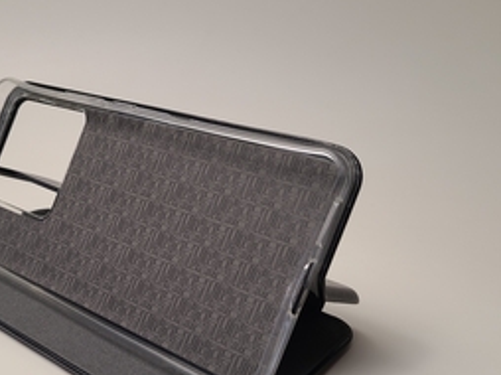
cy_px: 270
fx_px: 593
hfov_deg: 44.8
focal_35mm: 41
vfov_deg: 34.5
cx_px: 150
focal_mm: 5.4
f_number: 1.8
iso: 80
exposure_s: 1/100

********************

## [REQUIRED WORK]
In your copy, please omit the pictures and print every line of the records exactly.

## [RESULT OF THE TASK]
cy_px: 270
fx_px: 593
hfov_deg: 44.8
focal_35mm: 41
vfov_deg: 34.5
cx_px: 150
focal_mm: 5.4
f_number: 1.8
iso: 80
exposure_s: 1/100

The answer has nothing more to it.